## Text passage
=======

I want to calculate the fitted value for a polynomial.
I would like to calculate 'fit' but without adjusting for the variable 'z'.
What I have now is cumbersome, and eventually I would like to iterate through different power polynomials without having to add one more term to the above equation for 'fit' every time.
x <- runif(n = 50, min = 1, max = 10)
y <- runif(n = 50, min = 10, max = 20)
z <- sample(letters[1:5], 50, TRUE)
f <- lm(y ~ poly(x, 5, raw=TRUE) + as.factor(z), na.action=na.exclude)
fit <- f$coeff[1] + f$coeff[2]*x + f$coeff[3]*x^2 + f$coeff[4]*x^3 +
f$coeff[5]*x^4 +
f$coeff[6]*x^5
By default, the parametrization R uses for fitting a factor is to add a dummy variable for all levels except the first. So if you want the prediction for your data to exclude the coefficients for the factor z
, just ask for predictions where x
takes on the true values, and z
takes on its first level (probably "a"
in your case, but sampling might never give an "a"
, so it's better to use levels(as.factor(z))[1]
.
That is:
newdata <- data.frame(x = x, z = levels(as.factor(z))[1])
fit <- predict(f, newdata = newdata)
I'd be slightly worried that something might go wrong in computing as.factor()

=======

## Task statement
Write out the text about R polynomial fits again, from "in your case, but" down to "in computing as.factor()", and replace "slightly" with "a little".

## Data below

=======

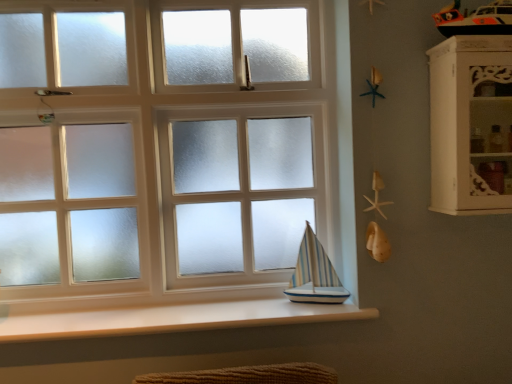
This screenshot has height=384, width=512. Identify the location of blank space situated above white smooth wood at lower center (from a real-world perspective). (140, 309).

=======

## Result for this task
in your case, but sampling might never give an "a"
, so it's better to use levels(as.factor(z))[1]
.
That is:
newdata <- data.frame(x = x, z = levels(as.factor(z))[1])
fit <- predict(f, newdata = newdata)
I'd be a little worried that something might go wrong in computing as.factor()